04 DE SETEMBRO DE 2018
CARPINEJAR
O sobrenome na aula
Na escola de minha infância, era chamado pelo sobrenome.
Não pelo primeiro nome, não pelo apelido: havia uma solenidade na lista de chamada. A professora se dirigia a mim por Nejar a qualquer intervenção ou manifestação no curso da aula.
Quando solicitava que respondesse a alguma dúvida no quadro-negro, reforçava a nomenclatura.
- Nejar, tenha a gentileza de vir resolver o problema. O sobrenome reforçava a educação. E aquela pompa e circunstância moldou o meu caráter.
Pois a intimidade vem com respeito e obediência, jamais com atalhos do afeto. A professora não queria ser simpática, não precisava ser simpática, não se impunha com fofices e queridices. Estabelecia uma ordem pela formalidade.
Eu estava lá para aprender, não para brincar. Havia essa diferença clara no tratamento impessoal. Eu me sentia responsável e adulto, maduro em minhas escolhas. Ser criança não correspondia, na época, a ser frágil e inconsequente.
Invocar o sobrenome do aluno é trazer a família para a escola. Eu representava os meus avós e os meus irmãos quando estudava.
Não estava sozinho no tempo. Balançava, a cada lição, um galho da árvore genealógica, produzindo um rastro de folhas e frutos.
É importante que o aluno saiba de onde vem e de que lugar faz parte. É um modo de inspirá-lo a atingir os objetivos com a sua alma coletiva. Para não se enxergar como um estranho e um avulso no mundo das obrigações.
Sem sobrenome na escola, a criança parece órfã. A continuidade com a casa desaparece no sangue. Como se a esfera doméstica não se encaixasse na dimensão educacional.

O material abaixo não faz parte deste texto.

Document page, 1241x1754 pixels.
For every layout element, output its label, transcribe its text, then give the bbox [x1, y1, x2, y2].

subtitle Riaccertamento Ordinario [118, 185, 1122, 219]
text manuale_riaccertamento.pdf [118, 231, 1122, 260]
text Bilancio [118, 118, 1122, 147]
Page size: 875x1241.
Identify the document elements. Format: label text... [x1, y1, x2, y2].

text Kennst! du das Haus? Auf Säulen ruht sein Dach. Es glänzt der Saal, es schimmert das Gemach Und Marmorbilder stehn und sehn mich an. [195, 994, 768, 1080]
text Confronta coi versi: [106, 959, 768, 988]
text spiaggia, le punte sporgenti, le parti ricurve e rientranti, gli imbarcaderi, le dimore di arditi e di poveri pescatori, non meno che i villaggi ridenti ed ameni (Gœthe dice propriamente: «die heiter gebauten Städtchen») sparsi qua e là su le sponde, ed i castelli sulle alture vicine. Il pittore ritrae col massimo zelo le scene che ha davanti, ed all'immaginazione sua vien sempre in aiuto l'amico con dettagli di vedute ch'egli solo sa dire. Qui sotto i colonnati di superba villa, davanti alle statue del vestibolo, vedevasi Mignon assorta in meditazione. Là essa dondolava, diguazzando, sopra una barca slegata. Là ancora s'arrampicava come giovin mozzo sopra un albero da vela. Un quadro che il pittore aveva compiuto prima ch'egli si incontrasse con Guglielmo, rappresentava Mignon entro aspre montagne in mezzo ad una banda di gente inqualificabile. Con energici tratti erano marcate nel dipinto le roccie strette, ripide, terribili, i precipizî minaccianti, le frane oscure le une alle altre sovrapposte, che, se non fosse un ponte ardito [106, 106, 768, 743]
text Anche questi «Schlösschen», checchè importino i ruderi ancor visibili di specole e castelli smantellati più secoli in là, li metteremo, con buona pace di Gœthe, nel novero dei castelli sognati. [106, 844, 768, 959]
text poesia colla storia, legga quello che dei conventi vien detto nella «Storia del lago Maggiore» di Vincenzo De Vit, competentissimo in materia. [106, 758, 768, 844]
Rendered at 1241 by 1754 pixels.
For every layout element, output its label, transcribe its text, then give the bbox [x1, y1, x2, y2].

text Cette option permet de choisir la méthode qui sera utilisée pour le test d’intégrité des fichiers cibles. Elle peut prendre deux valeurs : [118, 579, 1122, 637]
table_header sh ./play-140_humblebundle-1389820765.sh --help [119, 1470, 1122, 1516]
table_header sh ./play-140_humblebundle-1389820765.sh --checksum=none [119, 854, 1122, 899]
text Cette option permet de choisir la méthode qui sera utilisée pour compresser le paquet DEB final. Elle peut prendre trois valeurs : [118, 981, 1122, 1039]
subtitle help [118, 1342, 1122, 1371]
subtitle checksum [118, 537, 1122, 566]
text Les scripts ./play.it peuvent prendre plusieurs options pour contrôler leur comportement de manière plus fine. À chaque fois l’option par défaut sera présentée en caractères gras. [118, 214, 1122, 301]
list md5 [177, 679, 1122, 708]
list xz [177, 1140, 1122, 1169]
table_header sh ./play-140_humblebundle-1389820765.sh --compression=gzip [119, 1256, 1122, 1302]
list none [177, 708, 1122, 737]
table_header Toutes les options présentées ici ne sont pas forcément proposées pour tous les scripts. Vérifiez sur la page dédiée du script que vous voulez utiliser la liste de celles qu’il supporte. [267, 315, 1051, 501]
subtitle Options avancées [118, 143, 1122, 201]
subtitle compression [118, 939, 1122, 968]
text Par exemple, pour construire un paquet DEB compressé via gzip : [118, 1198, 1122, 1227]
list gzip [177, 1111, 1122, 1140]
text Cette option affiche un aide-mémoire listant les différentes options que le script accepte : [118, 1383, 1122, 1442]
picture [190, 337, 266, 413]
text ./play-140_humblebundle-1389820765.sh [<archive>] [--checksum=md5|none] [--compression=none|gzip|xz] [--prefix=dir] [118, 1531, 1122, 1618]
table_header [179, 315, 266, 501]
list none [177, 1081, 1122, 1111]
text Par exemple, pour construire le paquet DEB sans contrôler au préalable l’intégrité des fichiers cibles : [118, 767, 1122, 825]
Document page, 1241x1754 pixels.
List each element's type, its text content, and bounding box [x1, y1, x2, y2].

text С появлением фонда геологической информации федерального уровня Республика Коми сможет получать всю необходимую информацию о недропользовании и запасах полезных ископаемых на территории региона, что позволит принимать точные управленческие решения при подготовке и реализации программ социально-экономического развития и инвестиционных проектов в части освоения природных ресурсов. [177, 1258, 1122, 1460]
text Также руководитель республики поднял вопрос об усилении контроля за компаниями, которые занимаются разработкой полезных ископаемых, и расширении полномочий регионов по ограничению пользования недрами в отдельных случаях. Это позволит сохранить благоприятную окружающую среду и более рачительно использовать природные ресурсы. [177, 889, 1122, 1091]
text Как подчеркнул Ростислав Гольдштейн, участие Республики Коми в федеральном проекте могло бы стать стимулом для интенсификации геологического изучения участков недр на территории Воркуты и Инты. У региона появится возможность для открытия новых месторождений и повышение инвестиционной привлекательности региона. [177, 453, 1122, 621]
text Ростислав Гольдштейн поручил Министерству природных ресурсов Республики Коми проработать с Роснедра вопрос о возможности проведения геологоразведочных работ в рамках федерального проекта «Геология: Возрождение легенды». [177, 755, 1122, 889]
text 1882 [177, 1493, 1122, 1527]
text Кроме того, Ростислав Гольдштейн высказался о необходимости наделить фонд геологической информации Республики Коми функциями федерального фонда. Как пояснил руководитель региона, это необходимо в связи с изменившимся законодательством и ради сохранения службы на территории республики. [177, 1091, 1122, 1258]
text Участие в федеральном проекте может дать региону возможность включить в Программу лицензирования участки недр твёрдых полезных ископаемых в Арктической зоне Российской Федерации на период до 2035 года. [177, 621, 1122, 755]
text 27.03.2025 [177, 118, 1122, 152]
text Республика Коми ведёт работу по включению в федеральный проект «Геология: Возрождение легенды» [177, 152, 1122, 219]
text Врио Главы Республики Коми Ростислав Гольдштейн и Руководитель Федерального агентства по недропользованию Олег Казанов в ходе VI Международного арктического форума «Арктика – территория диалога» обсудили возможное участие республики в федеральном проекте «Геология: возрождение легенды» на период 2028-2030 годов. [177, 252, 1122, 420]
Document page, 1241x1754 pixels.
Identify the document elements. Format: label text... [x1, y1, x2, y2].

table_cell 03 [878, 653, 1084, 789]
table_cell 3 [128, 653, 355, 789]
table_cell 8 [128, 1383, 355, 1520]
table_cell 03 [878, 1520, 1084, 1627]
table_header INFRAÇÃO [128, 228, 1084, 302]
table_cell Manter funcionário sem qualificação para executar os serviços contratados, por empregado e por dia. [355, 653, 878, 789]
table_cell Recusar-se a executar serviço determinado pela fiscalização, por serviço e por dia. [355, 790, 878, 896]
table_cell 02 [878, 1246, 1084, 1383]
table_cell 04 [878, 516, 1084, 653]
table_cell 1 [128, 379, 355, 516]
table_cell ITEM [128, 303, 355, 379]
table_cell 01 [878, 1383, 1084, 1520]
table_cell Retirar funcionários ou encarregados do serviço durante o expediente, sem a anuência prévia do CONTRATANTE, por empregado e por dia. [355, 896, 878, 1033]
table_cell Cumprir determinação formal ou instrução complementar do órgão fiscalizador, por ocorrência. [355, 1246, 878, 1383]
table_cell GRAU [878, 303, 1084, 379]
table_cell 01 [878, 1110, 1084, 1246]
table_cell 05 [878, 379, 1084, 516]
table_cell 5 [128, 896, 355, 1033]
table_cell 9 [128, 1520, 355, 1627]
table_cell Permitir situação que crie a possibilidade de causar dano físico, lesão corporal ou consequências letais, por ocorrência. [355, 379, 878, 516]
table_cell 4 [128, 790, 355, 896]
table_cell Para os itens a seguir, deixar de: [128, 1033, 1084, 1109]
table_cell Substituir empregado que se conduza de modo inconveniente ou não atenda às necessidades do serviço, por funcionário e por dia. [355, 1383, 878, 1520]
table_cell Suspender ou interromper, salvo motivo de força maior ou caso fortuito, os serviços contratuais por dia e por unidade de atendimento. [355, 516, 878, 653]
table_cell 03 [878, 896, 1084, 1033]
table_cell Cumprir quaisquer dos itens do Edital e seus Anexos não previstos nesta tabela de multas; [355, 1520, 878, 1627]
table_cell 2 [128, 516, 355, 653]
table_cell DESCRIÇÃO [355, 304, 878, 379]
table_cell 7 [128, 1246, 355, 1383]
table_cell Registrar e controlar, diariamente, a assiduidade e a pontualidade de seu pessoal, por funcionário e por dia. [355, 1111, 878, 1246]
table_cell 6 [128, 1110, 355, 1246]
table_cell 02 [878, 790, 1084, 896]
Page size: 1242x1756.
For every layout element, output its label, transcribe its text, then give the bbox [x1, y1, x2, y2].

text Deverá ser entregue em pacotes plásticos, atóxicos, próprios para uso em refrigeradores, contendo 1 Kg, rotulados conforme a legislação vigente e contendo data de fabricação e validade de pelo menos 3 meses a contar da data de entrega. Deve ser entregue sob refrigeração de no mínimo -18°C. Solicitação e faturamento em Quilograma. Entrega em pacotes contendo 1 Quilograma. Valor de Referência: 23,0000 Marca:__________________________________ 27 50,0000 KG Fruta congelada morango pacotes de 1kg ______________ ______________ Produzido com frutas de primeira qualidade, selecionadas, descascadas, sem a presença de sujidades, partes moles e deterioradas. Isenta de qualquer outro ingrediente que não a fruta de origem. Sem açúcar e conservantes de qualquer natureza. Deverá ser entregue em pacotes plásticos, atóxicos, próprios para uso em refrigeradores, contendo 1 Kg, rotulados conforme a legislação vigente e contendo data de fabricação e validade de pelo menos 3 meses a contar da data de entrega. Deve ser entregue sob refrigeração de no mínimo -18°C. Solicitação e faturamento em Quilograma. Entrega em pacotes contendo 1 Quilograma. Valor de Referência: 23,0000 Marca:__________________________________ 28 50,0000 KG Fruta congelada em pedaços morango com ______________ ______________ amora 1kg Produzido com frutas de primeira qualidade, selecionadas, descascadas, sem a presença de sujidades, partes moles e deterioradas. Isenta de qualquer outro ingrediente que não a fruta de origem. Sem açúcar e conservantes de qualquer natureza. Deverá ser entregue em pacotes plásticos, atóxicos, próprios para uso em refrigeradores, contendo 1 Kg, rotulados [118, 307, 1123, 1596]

Eu entendia a professora como uma segunda mãe, o professor como um segundo pai. Na ausência dos pais, eles é que me cuidavam e tinha que obedecer-lhes.
Com um gesto simples, mostravam que conheciam o meu paradeiro.
Acrescentavam algo a mais para ser usado com o caderno e com o lápis: a honra. Honrar o tempo do pai e da mãe, honrar o tempo do educador, honrar a própria origem (e a chance de criar melhores condições de renda e carreira).
O ensino vem perdendo o significado da honra: dar a palavra, cumprir a palavra, arcar com a palavra.
Eu recordei desse detalhe fundador ao reencontrar minha toalhinha do Ensino Fundamental no armário materno.
No pano branco, está bordado Nejar em linhas vermelhas. Eu enxugava o suor do rosto com o meu sobrenome, nunca esquecendo que estudar era a chance de ser alguém na vida. Pela família, com a família.